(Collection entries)

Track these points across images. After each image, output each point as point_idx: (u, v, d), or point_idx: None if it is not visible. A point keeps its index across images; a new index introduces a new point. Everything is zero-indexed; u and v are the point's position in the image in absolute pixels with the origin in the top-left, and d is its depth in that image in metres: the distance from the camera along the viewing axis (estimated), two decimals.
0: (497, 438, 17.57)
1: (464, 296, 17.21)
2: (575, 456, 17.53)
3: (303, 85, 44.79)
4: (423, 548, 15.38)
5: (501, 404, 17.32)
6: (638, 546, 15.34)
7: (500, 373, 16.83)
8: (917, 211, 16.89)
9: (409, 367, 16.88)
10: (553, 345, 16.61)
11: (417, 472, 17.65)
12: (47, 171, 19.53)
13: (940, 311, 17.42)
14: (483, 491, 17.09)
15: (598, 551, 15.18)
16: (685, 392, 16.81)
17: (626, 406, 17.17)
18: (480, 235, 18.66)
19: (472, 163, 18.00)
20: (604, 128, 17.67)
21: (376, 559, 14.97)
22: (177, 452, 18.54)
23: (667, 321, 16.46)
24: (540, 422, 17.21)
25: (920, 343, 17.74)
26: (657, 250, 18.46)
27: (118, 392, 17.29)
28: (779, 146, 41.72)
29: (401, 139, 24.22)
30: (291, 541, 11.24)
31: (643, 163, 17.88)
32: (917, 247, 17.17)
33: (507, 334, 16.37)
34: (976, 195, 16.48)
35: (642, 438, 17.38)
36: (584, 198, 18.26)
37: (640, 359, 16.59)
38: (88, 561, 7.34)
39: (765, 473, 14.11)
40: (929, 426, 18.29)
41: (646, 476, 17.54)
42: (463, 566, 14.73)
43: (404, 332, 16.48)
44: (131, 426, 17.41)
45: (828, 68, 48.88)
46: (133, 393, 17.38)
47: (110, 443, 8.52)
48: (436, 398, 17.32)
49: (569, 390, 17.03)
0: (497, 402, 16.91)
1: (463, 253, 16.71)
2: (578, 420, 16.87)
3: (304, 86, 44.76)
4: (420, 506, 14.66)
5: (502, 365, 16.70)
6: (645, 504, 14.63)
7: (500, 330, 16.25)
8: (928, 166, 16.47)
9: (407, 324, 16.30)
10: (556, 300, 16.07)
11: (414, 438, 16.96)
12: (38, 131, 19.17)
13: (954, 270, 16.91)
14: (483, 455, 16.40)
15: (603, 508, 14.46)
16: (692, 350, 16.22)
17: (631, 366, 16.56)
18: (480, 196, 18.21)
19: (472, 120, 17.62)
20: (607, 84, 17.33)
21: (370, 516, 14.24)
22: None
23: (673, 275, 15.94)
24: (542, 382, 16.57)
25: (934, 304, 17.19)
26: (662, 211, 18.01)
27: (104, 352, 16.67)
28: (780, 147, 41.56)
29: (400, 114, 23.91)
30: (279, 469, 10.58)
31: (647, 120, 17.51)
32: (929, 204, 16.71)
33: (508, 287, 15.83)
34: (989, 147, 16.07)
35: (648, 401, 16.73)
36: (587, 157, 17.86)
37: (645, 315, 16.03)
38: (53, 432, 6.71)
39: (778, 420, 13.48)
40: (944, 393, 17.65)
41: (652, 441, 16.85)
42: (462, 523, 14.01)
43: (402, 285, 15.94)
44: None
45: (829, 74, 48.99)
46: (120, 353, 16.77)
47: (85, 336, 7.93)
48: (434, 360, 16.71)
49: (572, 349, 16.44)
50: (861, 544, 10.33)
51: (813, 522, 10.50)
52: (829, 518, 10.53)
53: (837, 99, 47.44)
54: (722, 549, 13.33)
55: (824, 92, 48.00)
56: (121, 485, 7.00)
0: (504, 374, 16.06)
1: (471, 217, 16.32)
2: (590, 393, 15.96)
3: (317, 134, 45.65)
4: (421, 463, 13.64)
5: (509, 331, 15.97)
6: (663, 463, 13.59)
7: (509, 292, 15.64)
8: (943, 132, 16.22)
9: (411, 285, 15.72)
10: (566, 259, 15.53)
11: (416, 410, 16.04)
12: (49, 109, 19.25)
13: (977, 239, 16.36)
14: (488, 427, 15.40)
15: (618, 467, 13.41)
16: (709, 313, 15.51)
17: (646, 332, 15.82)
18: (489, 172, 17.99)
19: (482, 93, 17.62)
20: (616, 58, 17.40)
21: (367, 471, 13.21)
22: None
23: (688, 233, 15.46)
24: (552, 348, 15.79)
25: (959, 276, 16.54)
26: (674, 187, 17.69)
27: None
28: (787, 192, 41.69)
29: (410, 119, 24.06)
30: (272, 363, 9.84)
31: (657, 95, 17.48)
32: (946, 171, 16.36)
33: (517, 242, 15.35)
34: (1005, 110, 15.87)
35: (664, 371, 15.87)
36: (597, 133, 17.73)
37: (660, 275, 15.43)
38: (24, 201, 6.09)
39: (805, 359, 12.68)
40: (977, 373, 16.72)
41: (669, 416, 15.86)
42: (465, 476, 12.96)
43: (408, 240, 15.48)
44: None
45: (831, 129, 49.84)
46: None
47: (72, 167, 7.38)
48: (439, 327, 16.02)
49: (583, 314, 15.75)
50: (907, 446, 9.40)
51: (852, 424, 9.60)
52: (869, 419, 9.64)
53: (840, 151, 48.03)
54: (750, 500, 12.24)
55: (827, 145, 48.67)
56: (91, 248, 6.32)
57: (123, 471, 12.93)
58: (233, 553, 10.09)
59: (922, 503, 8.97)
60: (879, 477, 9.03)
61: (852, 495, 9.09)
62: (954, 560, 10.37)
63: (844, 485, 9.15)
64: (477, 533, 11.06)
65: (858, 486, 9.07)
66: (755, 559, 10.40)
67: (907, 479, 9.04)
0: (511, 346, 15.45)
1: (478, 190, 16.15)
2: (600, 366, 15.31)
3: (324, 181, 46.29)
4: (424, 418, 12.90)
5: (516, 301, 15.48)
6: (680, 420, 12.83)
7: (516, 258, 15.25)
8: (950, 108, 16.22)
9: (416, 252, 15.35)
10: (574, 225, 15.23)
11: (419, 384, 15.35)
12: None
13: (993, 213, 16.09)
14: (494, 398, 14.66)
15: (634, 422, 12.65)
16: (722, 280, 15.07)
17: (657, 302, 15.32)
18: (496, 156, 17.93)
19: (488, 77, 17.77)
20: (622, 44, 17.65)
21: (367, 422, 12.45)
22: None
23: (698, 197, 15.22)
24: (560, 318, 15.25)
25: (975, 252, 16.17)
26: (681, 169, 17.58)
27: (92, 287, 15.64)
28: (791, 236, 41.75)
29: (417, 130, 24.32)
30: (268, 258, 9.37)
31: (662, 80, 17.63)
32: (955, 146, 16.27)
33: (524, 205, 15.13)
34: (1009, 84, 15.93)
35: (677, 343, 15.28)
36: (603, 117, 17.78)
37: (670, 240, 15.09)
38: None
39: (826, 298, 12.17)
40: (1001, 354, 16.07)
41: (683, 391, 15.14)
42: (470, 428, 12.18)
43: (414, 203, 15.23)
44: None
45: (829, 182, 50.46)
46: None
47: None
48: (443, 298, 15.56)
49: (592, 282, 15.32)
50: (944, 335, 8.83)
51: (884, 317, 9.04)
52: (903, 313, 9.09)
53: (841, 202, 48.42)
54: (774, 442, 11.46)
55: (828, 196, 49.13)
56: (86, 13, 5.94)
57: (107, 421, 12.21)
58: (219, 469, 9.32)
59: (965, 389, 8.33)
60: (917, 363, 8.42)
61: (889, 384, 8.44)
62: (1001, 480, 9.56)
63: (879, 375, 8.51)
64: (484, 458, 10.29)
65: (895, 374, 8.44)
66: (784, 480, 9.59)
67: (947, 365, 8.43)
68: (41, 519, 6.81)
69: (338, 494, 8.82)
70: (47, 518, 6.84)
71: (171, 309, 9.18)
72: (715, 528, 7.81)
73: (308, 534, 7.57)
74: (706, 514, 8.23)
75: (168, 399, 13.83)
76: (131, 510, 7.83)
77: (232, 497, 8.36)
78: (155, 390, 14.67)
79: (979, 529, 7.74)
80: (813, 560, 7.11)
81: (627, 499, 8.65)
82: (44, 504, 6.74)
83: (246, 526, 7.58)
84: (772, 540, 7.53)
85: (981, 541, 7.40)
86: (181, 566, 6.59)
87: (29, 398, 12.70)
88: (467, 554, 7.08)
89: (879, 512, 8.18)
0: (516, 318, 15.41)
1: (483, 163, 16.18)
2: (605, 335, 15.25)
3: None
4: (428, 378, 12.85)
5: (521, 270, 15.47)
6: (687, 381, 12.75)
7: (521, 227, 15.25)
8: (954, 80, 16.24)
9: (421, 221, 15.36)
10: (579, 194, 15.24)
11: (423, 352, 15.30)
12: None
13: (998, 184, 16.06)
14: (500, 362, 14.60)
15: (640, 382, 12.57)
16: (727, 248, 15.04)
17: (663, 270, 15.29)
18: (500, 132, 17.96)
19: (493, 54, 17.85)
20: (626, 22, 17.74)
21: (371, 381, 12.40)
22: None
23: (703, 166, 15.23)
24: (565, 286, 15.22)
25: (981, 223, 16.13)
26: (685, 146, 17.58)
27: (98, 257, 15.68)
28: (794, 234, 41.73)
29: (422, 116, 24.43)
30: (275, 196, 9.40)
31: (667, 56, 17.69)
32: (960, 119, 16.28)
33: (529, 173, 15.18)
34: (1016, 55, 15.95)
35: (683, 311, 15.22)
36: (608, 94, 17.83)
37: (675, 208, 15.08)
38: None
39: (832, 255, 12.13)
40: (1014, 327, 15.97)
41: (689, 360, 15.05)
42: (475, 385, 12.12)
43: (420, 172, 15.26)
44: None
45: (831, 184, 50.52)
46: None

» **Work required**:
Produce only the lines from the line containing "40: (929, 426, 18.29)" through the line containing "55: (824, 92, 48.00)", inclusive of both, exactly as they stand in the entries above.

» **Answer**:
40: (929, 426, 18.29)
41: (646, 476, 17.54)
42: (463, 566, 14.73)
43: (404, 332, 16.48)
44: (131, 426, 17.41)
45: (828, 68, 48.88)
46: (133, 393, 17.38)
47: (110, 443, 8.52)
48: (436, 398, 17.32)
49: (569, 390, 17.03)
0: (497, 402, 16.91)
1: (463, 253, 16.71)
2: (578, 420, 16.87)
3: (304, 86, 44.76)
4: (420, 506, 14.66)
5: (502, 365, 16.70)
6: (645, 504, 14.63)
7: (500, 330, 16.25)
8: (928, 166, 16.47)
9: (407, 324, 16.30)
10: (556, 300, 16.07)
11: (414, 438, 16.96)
12: (38, 131, 19.17)
13: (954, 270, 16.91)
14: (483, 455, 16.40)
15: (603, 508, 14.46)
16: (692, 350, 16.22)
17: (631, 366, 16.56)
18: (480, 196, 18.21)
19: (472, 120, 17.62)
20: (607, 84, 17.33)
21: (370, 516, 14.24)
22: None
23: (673, 275, 15.94)
24: (542, 382, 16.57)
25: (934, 304, 17.19)
26: (662, 211, 18.01)
27: (104, 352, 16.67)
28: (780, 147, 41.56)
29: (400, 114, 23.91)
30: (279, 469, 10.58)
31: (647, 120, 17.51)
32: (929, 204, 16.71)
33: (508, 287, 15.83)
34: (989, 147, 16.07)
35: (648, 401, 16.73)
36: (587, 157, 17.86)
37: (645, 315, 16.03)
38: (53, 432, 6.71)
39: (778, 420, 13.48)
40: (944, 393, 17.65)
41: (652, 441, 16.85)
42: (462, 523, 14.01)
43: (402, 285, 15.94)
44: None
45: (829, 74, 48.99)
46: (120, 353, 16.77)
47: (85, 336, 7.93)
48: (434, 360, 16.71)
49: (572, 349, 16.44)
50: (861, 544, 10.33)
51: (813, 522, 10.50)
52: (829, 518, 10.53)
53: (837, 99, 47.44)
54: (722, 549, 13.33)
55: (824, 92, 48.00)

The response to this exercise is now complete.